(Brest) Elle avait brandi une pancarte en juin sur la route du Tour de France, provoquant une chute massive et l’abandon de plusieurs coureurs : une spectatrice de la Grande Boucle comparaît jeudi devant le tribunal correctionnel de Brest pour une « bêtise » au fort retentissement médiatique.

Sandra FERRER Agence France-Presse

La jeune femme, âgée de 31 ans et résidant dans le nord-Finistère, est poursuivie pour « mise en danger d’autrui », ainsi que pour « blessures involontaires » ayant entraîné une incapacité de travail « n’excédant pas 3 mois ».  Elle encourt jusqu’à 15 000 euros d’amende (21 500 dollars canadiens) et une peine d’un an emprisonnement.

Le 26 juin, sur la commune de Sizun, à 45 km de l’arrivée de la première étape du Tour, partie de Brest, elle avait agité une pancarte en empiétant sur la chaussée, dos au peloton.  

Plusieurs coureurs, lancés à vive allure, n’avaient pu l’éviter. L’Allemand Tony Martin, le premier à tomber, avait entraîné dans sa chute de nombreux autres cyclistes. Beaucoup avaient été blessés et certains contraints à l’abandon, comme l’Allemand Jasha Sütterlin (DSM).    

Sur la pancarte, la jeune femme avait écrit « Allez opi-omi ! » ce qui signifie en allemand : « Allez papy-mamie ! »

Il s’agissait « d’un message affectueux à l’attention de ses grands-parents, spectateurs inconditionnels et assidus du Tour de France », avait expliqué début juillet lors d’une conférence de presse le procureur de la République de Brest Camille Miansoni, précisant que sa grand-mère était d’origine allemande.  

Les images de cette femme, vêtue d’un ciré jaune, portant une casquette verte et brandissant sa pancarte un large sourire aux lèvres avant d’être percutée par le peloton, avaient fait le tour du monde, déchaînant un fort intérêt médiatique alors qu’elle restait introuvable pendant plusieurs jours.

« La mise en cause a exprimé un sentiment de honte, de peur face aux conséquences de son acte.
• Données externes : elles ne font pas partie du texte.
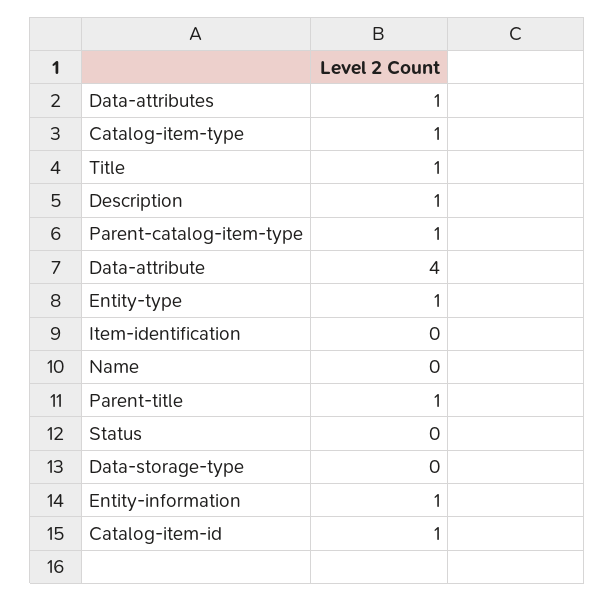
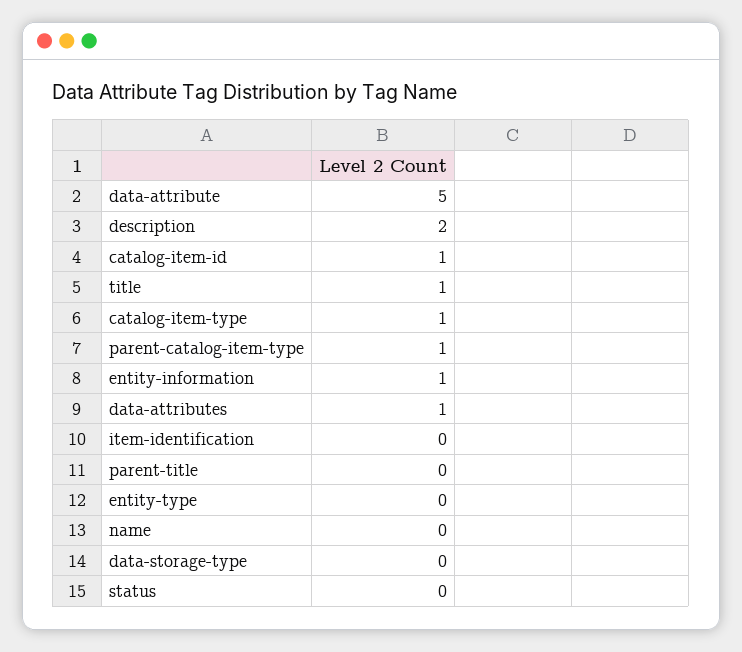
  {
    "Data-attributes": 1,
    "Catalog-item-type": 1,
    "Title": 1,
-   "Description": 1,
+   "Description": 2,
    "Parent-catalog-item-type": 1,
-   "Data-attribute": 4,
+   "Data-attribute": 5,
-   "Entity-type": 1,
+   "Entity-type": 0,
    "Item-identification": 0,
    "Name": 0,
-   "Parent-title": 1,
+   "Parent-title": 0,
    "Status": 0,
    "Data-storage-type": 0,
    "Entity-information": 1,
    "Catalog-item-id": 1
  }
Elle se dit angoissée par le retentissement médiatique de ce qu’elle appelle “sa bêtise” », avait souligné M. Miansoni à propos de cette femme présentée comme « fragile ».

C’est seulement quatre jours après les faits, et alors qu’un appel à témoin avait été lancé, qu’elle s’était rendue à la gendarmerie de Landerneau, chargée de l’enquête, ne supportant plus la pression médiatique.  Dans la foulée elle avait été placée en garde à vue.

Son avocat Julien Bradmetz a indiqué lundi qu’il ne communiquerait pas sur cette affaire. De source proche du dossier, il pourrait plaider la mauvaise organisation de la course et le manque de sécurité. La 108e édition de la Grande Boucle a été marquée par de nombreuses chutes et abandons.

Le Tour de France qui avait dans un premier temps annoncé son intention de porter plainte contre la jeune femme y avait finalement renoncé disant vouloir « apaiser les choses ».  

En revanche, l’organisation internationale Cyclistes professionnels associés (CPA), basée en Suisse, a maintenu sa plainte. « Ça a été une action vraiment irresponsable », a jugé mardi Laura Mora, secrétaire générale de la seule association de coureurs cyclistes reconnue par l’Union cycliste internationale (UCI).  

« Les coureurs ont dû subir des conséquences très graves », a-t-elle souligné, disant cependant que le CPA ne comptait pas demander de compensation financière. « On n’est là pour demander de l’argent, mais pour demander plus de respect et de responsabilité au public », a-t-elle assuré.